Cesare went to get him.
Piero entered slowly, reverently, his eyes already wet.
He stopped when he saw Lucia in my arms.
"She's here," he whispered. "She's really here."
"Come meet your niece," I invited.
He approached, looked down at Lucia, and started crying in earnest.
"Hi, Lucia. I'm your Uncle Piero." He touched her tiny hand with one finger. "You're so beautiful."
Lucia grasped his finger, that instinctive newborn grip.

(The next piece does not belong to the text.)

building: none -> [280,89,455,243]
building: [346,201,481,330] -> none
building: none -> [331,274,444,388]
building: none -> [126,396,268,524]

"She's strong," he marveled.
"Like her mother," Cesare said.
After a few minutes, Piero reluctantly stepped back. "Giovanni's next?"
I nodded.
My father entered, already crying before he even saw her.
"Papa," I said softly. "Would you like to hold her?"
"May I?"
I showed him how to support her head. He took Lucia with trembling hands, looked down at his granddaughter, and completely fell apart.

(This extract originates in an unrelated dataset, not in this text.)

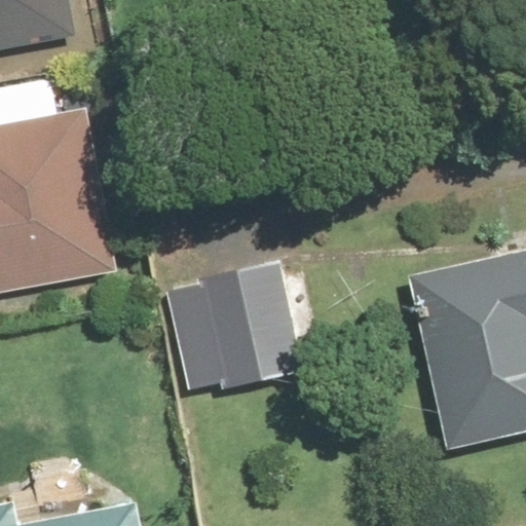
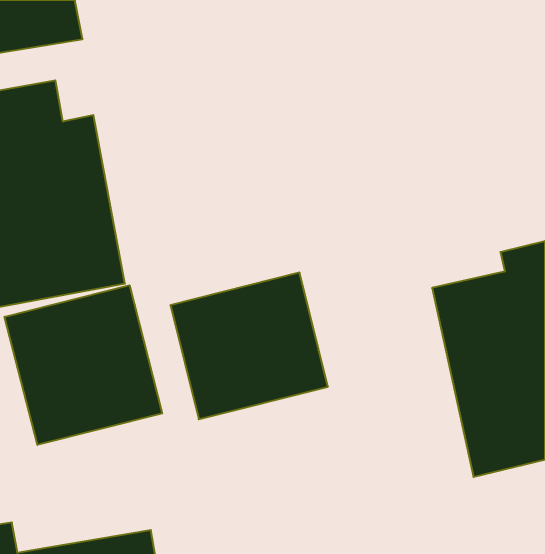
building: none -> [5,285,162,445]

"Hello, little one. I'm your Nonno. Your grandfather." His tears fell onto her blanket. "And I'm going to love you so much."
Lucia made a small sound. Giovanni cried harder.

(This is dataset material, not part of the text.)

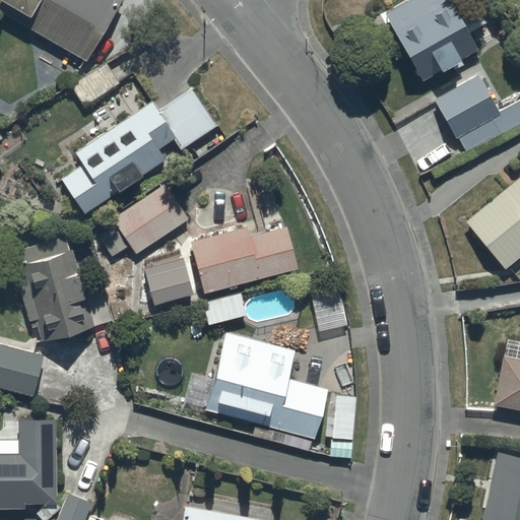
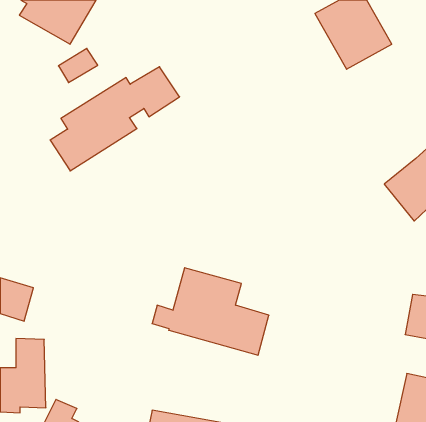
building: [435,81,499,144] -> none
building: [102,185,188,257] -> none
building: [192,225,298,289] -> none
building: [13,240,112,342] -> none
building: [145,260,195,305] -> none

"Thank you," he said to me, voice breaking. "Thank you for letting me be here. For this gift."
"You're family, Papa."
After Giovanni, Anna came in with flowers and tears.
"Oh my God, Paola. She's perfect."
"Want to hold her?"
Anna took Lucia carefully, looking down with pure wonder. "Hi, Lucia. I'm your Auntie Anna. You're so loved. So incredibly loved."
After visiting hours ended, it was just us. The three of us.
A nurse showed us how to change a diaper. We fumbled through it, Lucia screaming her displeasure.
"This is harder than it looks," Cesare muttered.
"We'll get better."
Eventually, we got Lucia clean, changed, re-swaddled. Night fell. The hospital settled into quiet. Lucia slept in the bassinet beside my bed. We couldn't stop staring at her.
"I can't believe she's real," I whispered.